TRY IT:
In the McBarge text below, how many people a day did the floating restaurant host during Expo 86?

The McBarge began to sink today, so it seems like a good time to check back at our 2018 story of how this floating restaurant came to be.
We’ve all been there: enjoying a family pack of chicken nuggets after a hard day at the office (get it, girl!), elbow deep in sweet-and-sour dipping sauce, wondering why, in this day and age, are we not able to have this sort of fulfilling fast-food experience…at sea?!
It’s frustrating, because though today we’re forced to consume our all-beef patties, land-locked like idiots, McDonald’s was once on the forefront of ocean-burger technology. During Expo 86, the fast-food giant opened up a state-of-the-art floating bistro in Vancouver: at 187 feet long, the grand dame McBarge—a.k.a. the Friendship 500—proudly hosted 12,000 people a day, none of whom were me, thanks to a cruel twist of fate in which I was not alive yet. Staff allegedly described the food experience as “performance art,” which is not the kind of pride I see today from the stoned teens messing up my hangover-breakfast order. (I said a McMuffin with a hashbrown instead of sausage and then two more hashbrowns instead of the English muffin! I don’t see what’s so hard about this!)
READ MORE Everything You Wanted to Know About Vancouver Beaches, Answered
After Expo, the restaurant was towed to Burrard Inlet, where it languished for decades, to the disappointment of sea-legged McDLT fans but to the delight of mischievous rowboat owners. Suggestions for repurposing this waterlogged architectural wonder have bubbled to the surface throughout the years—maybe it could be a homeless shelter, or a new Capilano campus, or a house for me and all my friends on a reality show called Boat Buds: Ocean Commotion—but the McBarge’s future lies with its current owner, maverick businessman Howard Meakin. In 2015, he towed it to Maple Ridge, and spent a few years attempting to raise $4.5 million to convert it into a Deep Sea Discovery Centre, a museum celebrating Canada’s advancements in undersea technology. Fans interested in supporting this sadly-non-nugget-themed endeavour could contribute to Meakin’s crowdfunding campaign and receive rewards like “McBarge mementos,” which presumably were just calcified Filet-O-Fish sandwiches: a little piece of Vancouver history to call their own.

INFORMATION SUPPLIED:
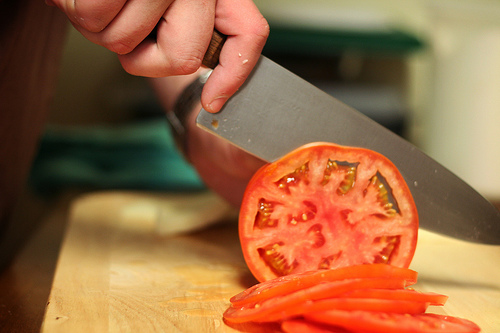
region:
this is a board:
[88, 228, 183, 299]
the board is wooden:
[71, 243, 169, 310]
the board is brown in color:
[81, 242, 137, 291]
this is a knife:
[213, 57, 498, 226]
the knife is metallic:
[261, 82, 303, 131]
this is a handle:
[209, 33, 224, 58]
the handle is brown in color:
[210, 31, 215, 40]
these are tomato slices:
[251, 153, 443, 328]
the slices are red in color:
[312, 291, 361, 321]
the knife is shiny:
[233, 93, 277, 110]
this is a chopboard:
[83, 235, 151, 275]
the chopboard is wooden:
[81, 243, 173, 297]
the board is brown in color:
[84, 235, 195, 305]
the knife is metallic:
[254, 105, 279, 124]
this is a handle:
[213, 37, 220, 47]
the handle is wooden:
[211, 33, 219, 47]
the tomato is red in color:
[260, 308, 276, 317]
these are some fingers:
[116, 10, 233, 56]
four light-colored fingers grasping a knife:
[45, 0, 283, 131]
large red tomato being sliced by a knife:
[218, 136, 497, 329]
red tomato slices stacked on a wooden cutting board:
[213, 263, 492, 331]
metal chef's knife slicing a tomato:
[176, 72, 498, 218]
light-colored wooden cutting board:
[24, 167, 203, 331]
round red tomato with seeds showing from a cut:
[235, 132, 432, 297]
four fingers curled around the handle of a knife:
[60, 2, 242, 114]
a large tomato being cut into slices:
[212, 126, 491, 329]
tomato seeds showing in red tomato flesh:
[359, 168, 408, 221]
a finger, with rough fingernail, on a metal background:
[192, 78, 245, 124]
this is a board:
[126, 253, 168, 293]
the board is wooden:
[98, 230, 156, 292]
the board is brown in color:
[128, 256, 199, 306]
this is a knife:
[257, 73, 293, 120]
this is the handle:
[212, 33, 224, 45]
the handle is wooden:
[209, 38, 222, 52]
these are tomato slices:
[256, 243, 407, 303]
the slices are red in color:
[288, 254, 376, 304]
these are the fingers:
[96, 4, 254, 55]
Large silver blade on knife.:
[221, 49, 488, 254]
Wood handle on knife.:
[192, 30, 241, 72]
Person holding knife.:
[161, 23, 280, 127]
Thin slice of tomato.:
[263, 252, 398, 275]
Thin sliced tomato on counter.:
[285, 282, 356, 294]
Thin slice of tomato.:
[381, 285, 449, 305]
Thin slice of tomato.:
[333, 292, 397, 315]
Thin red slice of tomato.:
[337, 305, 473, 330]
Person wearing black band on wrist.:
[151, 80, 201, 159]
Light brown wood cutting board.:
[101, 199, 152, 323]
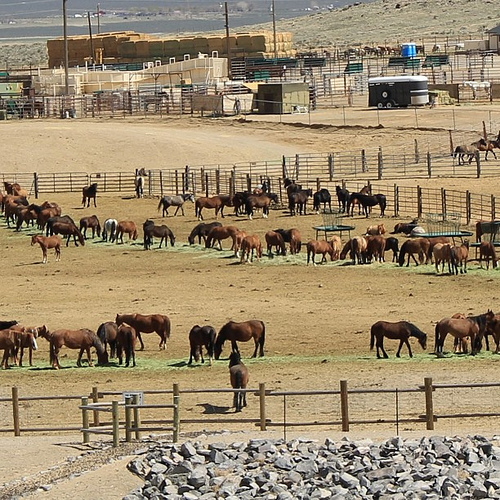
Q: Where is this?
A: This is at the farm.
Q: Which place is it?
A: It is a farm.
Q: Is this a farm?
A: Yes, it is a farm.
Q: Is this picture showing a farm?
A: Yes, it is showing a farm.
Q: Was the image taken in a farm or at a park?
A: It was taken at a farm.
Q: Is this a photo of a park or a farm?
A: It is showing a farm.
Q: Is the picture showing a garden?
A: No, the picture is showing a farm.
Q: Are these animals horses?
A: Yes, all the animals are horses.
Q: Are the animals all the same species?
A: Yes, all the animals are horses.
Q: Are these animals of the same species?
A: Yes, all the animals are horses.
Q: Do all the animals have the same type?
A: Yes, all the animals are horses.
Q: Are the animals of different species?
A: No, all the animals are horses.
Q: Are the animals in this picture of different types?
A: No, all the animals are horses.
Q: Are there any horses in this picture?
A: Yes, there are horses.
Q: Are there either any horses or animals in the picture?
A: Yes, there are horses.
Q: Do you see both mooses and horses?
A: No, there are horses but no mooses.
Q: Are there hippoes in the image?
A: No, there are no hippoes.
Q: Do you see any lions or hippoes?
A: No, there are no hippoes or lions.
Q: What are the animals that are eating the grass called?
A: The animals are horses.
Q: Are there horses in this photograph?
A: Yes, there is a horse.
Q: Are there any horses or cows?
A: Yes, there is a horse.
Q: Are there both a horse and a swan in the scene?
A: No, there is a horse but no swans.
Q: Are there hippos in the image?
A: No, there are no hippos.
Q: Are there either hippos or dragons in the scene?
A: No, there are no hippos or dragons.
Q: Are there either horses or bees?
A: Yes, there is a horse.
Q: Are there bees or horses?
A: Yes, there is a horse.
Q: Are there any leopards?
A: No, there are no leopards.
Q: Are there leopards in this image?
A: No, there are no leopards.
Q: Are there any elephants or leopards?
A: No, there are no leopards or elephants.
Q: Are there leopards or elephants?
A: No, there are no leopards or elephants.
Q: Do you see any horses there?
A: Yes, there are horses.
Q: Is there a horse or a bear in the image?
A: Yes, there are horses.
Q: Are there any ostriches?
A: No, there are no ostriches.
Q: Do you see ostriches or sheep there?
A: No, there are no ostriches or sheep.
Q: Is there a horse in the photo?
A: Yes, there are horses.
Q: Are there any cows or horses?
A: Yes, there are horses.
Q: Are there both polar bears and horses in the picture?
A: No, there are horses but no polar bears.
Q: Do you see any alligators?
A: No, there are no alligators.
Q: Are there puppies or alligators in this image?
A: No, there are no alligators or puppies.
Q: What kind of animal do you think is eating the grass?
A: The animals are horses.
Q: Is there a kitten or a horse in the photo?
A: Yes, there are horses.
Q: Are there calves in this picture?
A: No, there are no calves.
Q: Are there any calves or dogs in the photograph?
A: No, there are no calves or dogs.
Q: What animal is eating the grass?
A: The horses are eating the grass.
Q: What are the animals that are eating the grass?
A: The animals are horses.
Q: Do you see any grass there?
A: Yes, there is grass.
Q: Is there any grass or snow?
A: Yes, there is grass.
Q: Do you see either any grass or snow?
A: Yes, there is grass.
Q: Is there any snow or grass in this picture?
A: Yes, there is grass.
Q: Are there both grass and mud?
A: No, there is grass but no mud.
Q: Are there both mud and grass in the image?
A: No, there is grass but no mud.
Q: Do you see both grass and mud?
A: No, there is grass but no mud.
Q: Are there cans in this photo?
A: No, there are no cans.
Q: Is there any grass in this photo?
A: Yes, there is grass.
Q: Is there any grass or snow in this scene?
A: Yes, there is grass.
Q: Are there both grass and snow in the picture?
A: No, there is grass but no snow.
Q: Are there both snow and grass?
A: No, there is grass but no snow.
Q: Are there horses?
A: Yes, there is a horse.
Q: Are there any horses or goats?
A: Yes, there is a horse.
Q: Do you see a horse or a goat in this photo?
A: Yes, there is a horse.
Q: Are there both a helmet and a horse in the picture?
A: No, there is a horse but no helmets.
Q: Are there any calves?
A: No, there are no calves.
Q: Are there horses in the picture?
A: Yes, there is a horse.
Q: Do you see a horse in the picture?
A: Yes, there is a horse.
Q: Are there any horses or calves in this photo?
A: Yes, there is a horse.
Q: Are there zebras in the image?
A: No, there are no zebras.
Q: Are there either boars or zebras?
A: No, there are no zebras or boars.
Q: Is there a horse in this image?
A: Yes, there are horses.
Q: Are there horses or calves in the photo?
A: Yes, there are horses.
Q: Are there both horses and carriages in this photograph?
A: No, there are horses but no carriages.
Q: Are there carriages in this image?
A: No, there are no carriages.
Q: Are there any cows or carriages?
A: No, there are no carriages or cows.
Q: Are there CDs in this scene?
A: No, there are no cds.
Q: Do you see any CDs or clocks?
A: No, there are no CDs or clocks.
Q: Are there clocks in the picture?
A: No, there are no clocks.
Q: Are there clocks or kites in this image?
A: No, there are no clocks or kites.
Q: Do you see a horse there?
A: Yes, there is a horse.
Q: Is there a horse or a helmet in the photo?
A: Yes, there is a horse.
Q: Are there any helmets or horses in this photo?
A: Yes, there is a horse.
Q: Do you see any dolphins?
A: No, there are no dolphins.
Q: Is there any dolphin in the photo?
A: No, there are no dolphins.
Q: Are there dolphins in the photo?
A: No, there are no dolphins.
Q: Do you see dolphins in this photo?
A: No, there are no dolphins.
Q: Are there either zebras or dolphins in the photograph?
A: No, there are no dolphins or zebras.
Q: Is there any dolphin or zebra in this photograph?
A: No, there are no dolphins or zebras.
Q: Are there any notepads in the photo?
A: No, there are no notepads.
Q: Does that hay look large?
A: Yes, the hay is large.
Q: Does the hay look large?
A: Yes, the hay is large.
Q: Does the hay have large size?
A: Yes, the hay is large.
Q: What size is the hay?
A: The hay is large.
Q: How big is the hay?
A: The hay is large.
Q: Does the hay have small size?
A: No, the hay is large.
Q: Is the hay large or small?
A: The hay is large.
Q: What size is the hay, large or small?
A: The hay is large.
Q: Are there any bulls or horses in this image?
A: Yes, there is a horse.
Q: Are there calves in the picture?
A: No, there are no calves.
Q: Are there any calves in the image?
A: No, there are no calves.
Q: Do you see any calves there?
A: No, there are no calves.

TASK SOLUTION:
12,000 people a day